- TASK DESCRIPTION:
Your answer is the lines below, exactly, from the one that contains "61: (967, 267, 0.67)" through the one that contains "67: (976, 278, 0.66)", both included.

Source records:
● ● ● ● ● ● ●

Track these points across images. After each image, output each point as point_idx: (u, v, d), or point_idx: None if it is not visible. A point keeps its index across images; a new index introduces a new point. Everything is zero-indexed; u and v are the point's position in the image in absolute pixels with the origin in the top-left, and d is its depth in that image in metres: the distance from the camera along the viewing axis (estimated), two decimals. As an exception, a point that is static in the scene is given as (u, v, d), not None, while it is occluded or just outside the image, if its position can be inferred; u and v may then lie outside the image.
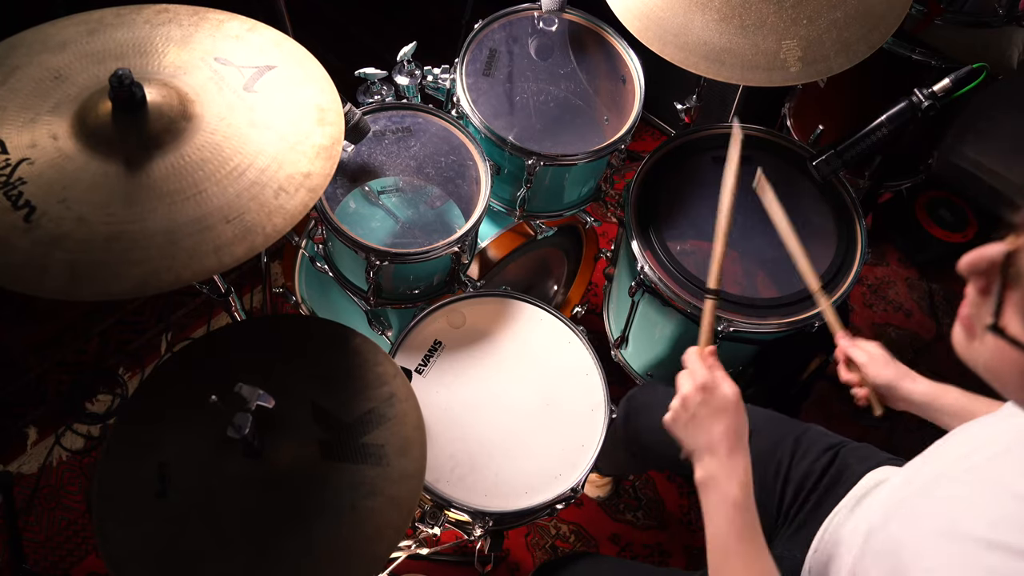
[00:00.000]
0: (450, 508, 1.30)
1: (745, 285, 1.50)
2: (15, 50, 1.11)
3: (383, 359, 1.19)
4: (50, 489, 1.89)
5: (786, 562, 1.16)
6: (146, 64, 1.12)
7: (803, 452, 1.27)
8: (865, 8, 1.40)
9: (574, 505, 1.76)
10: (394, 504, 1.06)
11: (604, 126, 1.57)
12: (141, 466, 1.06)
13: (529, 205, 1.63)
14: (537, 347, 1.46)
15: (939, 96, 1.35)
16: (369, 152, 1.48)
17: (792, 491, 1.24)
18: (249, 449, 1.04)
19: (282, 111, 1.11)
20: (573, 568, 1.30)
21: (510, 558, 1.88)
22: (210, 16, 1.19)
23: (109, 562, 1.00)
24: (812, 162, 1.47)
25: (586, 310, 1.98)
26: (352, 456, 1.09)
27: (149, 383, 1.17)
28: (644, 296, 1.59)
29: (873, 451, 1.24)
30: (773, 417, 1.36)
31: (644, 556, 1.91)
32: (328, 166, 1.08)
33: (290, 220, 1.02)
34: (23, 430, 1.95)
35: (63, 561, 1.80)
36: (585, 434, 1.37)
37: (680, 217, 1.57)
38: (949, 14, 1.68)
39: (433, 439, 1.32)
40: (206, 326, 2.11)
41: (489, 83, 1.57)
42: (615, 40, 1.64)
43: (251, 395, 1.01)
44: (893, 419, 2.02)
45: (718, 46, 1.38)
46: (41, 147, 1.02)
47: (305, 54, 1.19)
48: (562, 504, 1.33)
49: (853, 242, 1.55)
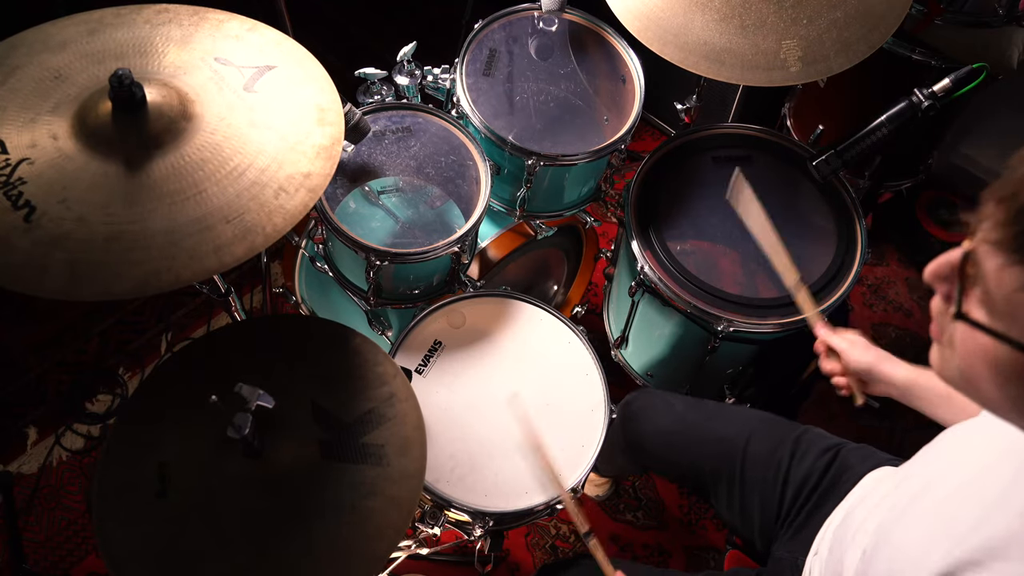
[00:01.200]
0: (450, 508, 1.30)
1: (745, 285, 1.50)
2: (15, 50, 1.11)
3: (383, 359, 1.19)
4: (50, 489, 1.89)
5: (786, 563, 1.16)
6: (146, 64, 1.12)
7: (802, 453, 1.27)
8: (865, 8, 1.40)
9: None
10: (394, 504, 1.06)
11: (604, 126, 1.57)
12: (141, 466, 1.06)
13: (529, 205, 1.63)
14: (537, 347, 1.46)
15: (939, 96, 1.35)
16: (369, 152, 1.48)
17: (792, 493, 1.24)
18: (249, 449, 1.04)
19: (282, 111, 1.11)
20: (574, 569, 1.30)
21: (510, 558, 1.88)
22: (210, 16, 1.19)
23: (109, 562, 1.00)
24: (812, 162, 1.47)
25: (586, 310, 1.98)
26: (352, 456, 1.09)
27: (149, 383, 1.17)
28: (644, 296, 1.59)
29: (872, 451, 1.24)
30: (772, 419, 1.36)
31: (644, 556, 1.91)
32: (328, 166, 1.08)
33: (290, 220, 1.02)
34: (23, 430, 1.95)
35: (63, 561, 1.80)
36: (585, 434, 1.37)
37: (680, 217, 1.57)
38: (949, 14, 1.68)
39: (433, 439, 1.32)
40: (206, 326, 2.11)
41: (489, 83, 1.57)
42: (615, 40, 1.64)
43: (251, 395, 1.01)
44: (892, 419, 2.03)
45: (718, 46, 1.38)
46: (41, 147, 1.02)
47: (305, 54, 1.19)
48: (562, 504, 1.33)
49: (853, 242, 1.55)
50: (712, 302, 1.47)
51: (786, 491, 1.25)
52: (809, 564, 1.12)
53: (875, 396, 1.19)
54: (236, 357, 1.19)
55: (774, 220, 1.29)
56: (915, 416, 1.16)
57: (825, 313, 1.45)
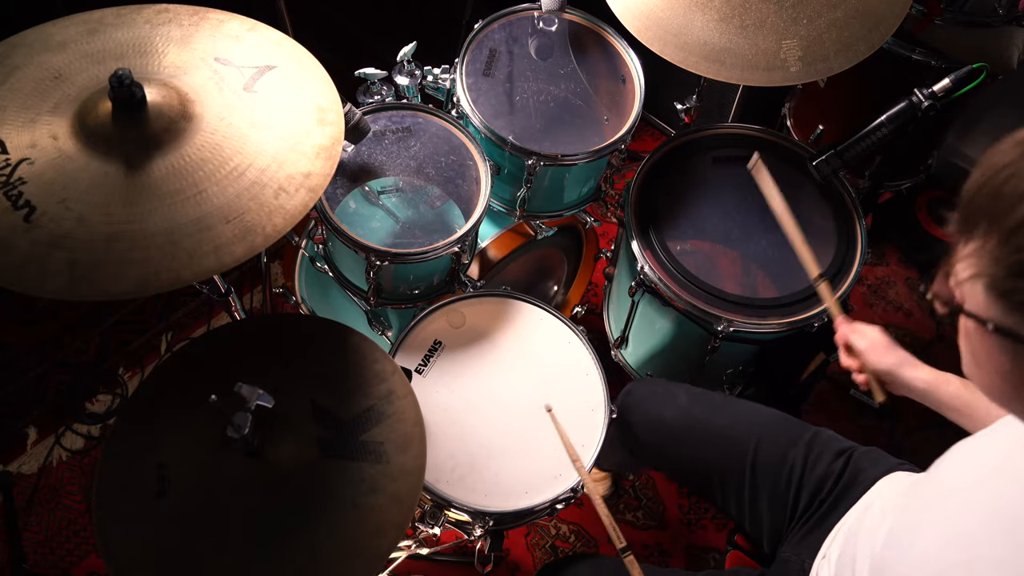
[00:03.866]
0: (450, 508, 1.30)
1: (745, 285, 1.50)
2: (15, 50, 1.11)
3: (381, 356, 1.19)
4: (50, 489, 1.89)
5: (793, 566, 1.16)
6: (146, 64, 1.12)
7: (816, 457, 1.25)
8: (865, 8, 1.40)
9: (574, 505, 1.76)
10: (395, 500, 1.06)
11: (604, 126, 1.57)
12: (141, 466, 1.06)
13: (529, 205, 1.63)
14: (537, 347, 1.46)
15: (939, 96, 1.35)
16: (369, 152, 1.48)
17: (807, 496, 1.23)
18: (249, 448, 1.04)
19: (282, 111, 1.11)
20: (574, 570, 1.29)
21: (510, 558, 1.88)
22: (210, 16, 1.19)
23: (109, 562, 1.00)
24: (812, 162, 1.47)
25: (586, 310, 1.98)
26: (352, 454, 1.09)
27: (149, 383, 1.17)
28: (644, 296, 1.59)
29: (882, 455, 1.23)
30: (782, 418, 1.34)
31: (644, 556, 1.91)
32: (328, 166, 1.08)
33: (290, 220, 1.02)
34: (23, 430, 1.95)
35: (63, 561, 1.80)
36: (585, 434, 1.37)
37: (680, 217, 1.57)
38: (949, 14, 1.68)
39: (433, 439, 1.32)
40: (206, 326, 2.11)
41: (489, 83, 1.57)
42: (615, 40, 1.64)
43: (251, 395, 1.01)
44: (893, 419, 2.03)
45: (718, 46, 1.38)
46: (41, 147, 1.02)
47: (305, 54, 1.19)
48: (562, 504, 1.33)
49: (853, 242, 1.55)
50: (712, 302, 1.47)
51: (800, 494, 1.23)
52: (817, 567, 1.11)
53: (870, 393, 1.19)
54: (236, 357, 1.20)
55: (773, 220, 1.29)
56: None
57: (824, 314, 1.45)
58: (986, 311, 0.66)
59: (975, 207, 0.66)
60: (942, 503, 0.84)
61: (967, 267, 0.67)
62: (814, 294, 1.47)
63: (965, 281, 0.67)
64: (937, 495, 0.87)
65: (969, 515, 0.78)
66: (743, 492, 1.29)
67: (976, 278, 0.66)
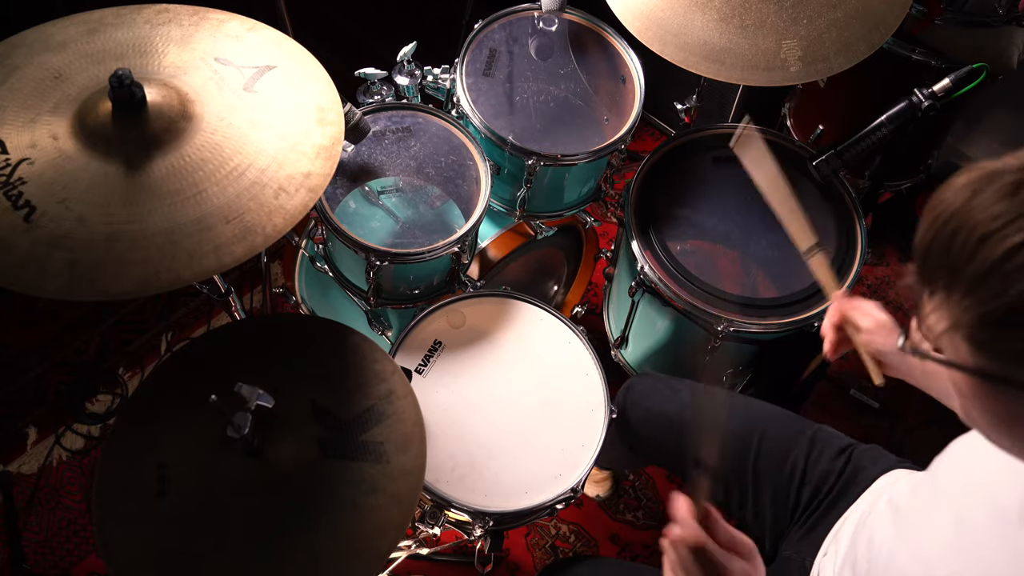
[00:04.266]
0: (450, 508, 1.30)
1: (745, 285, 1.50)
2: (15, 50, 1.11)
3: (380, 356, 1.19)
4: (50, 489, 1.89)
5: (794, 563, 1.16)
6: (146, 64, 1.12)
7: (818, 453, 1.25)
8: (865, 8, 1.40)
9: (574, 505, 1.76)
10: (395, 500, 1.06)
11: (604, 126, 1.57)
12: (141, 466, 1.06)
13: (529, 205, 1.63)
14: (537, 347, 1.46)
15: (939, 96, 1.35)
16: (369, 152, 1.48)
17: (809, 493, 1.23)
18: (249, 448, 1.04)
19: (282, 111, 1.11)
20: (574, 570, 1.30)
21: (510, 558, 1.88)
22: (210, 16, 1.19)
23: (109, 562, 1.00)
24: (812, 162, 1.47)
25: (586, 310, 1.98)
26: (352, 454, 1.09)
27: (149, 383, 1.17)
28: (644, 296, 1.59)
29: (882, 453, 1.23)
30: (783, 414, 1.34)
31: (644, 556, 1.91)
32: (328, 166, 1.08)
33: (290, 220, 1.02)
34: (23, 430, 1.95)
35: (63, 561, 1.80)
36: (585, 434, 1.37)
37: (680, 217, 1.57)
38: (949, 14, 1.68)
39: (433, 439, 1.32)
40: (206, 326, 2.11)
41: (489, 83, 1.57)
42: (615, 40, 1.64)
43: (251, 394, 1.01)
44: (892, 418, 2.03)
45: (718, 46, 1.38)
46: (41, 147, 1.02)
47: (305, 54, 1.19)
48: (562, 504, 1.33)
49: (853, 242, 1.55)
50: (712, 302, 1.47)
51: (803, 491, 1.23)
52: (818, 565, 1.11)
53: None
54: (236, 357, 1.20)
55: (774, 220, 1.29)
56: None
57: (823, 315, 1.45)
58: (969, 360, 0.65)
59: (931, 262, 0.65)
60: (941, 503, 0.85)
61: (939, 319, 0.66)
62: (814, 294, 1.47)
63: (942, 334, 0.66)
64: (937, 494, 0.87)
65: (968, 515, 0.78)
66: (746, 488, 1.29)
67: (952, 330, 0.64)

● ● ● ● ● ● ●

- SOLVED EXERCISE:
61: (967, 267, 0.67)
62: (814, 294, 1.47)
63: (965, 281, 0.67)
64: (937, 495, 0.87)
65: (969, 515, 0.78)
66: (743, 492, 1.29)
67: (976, 278, 0.66)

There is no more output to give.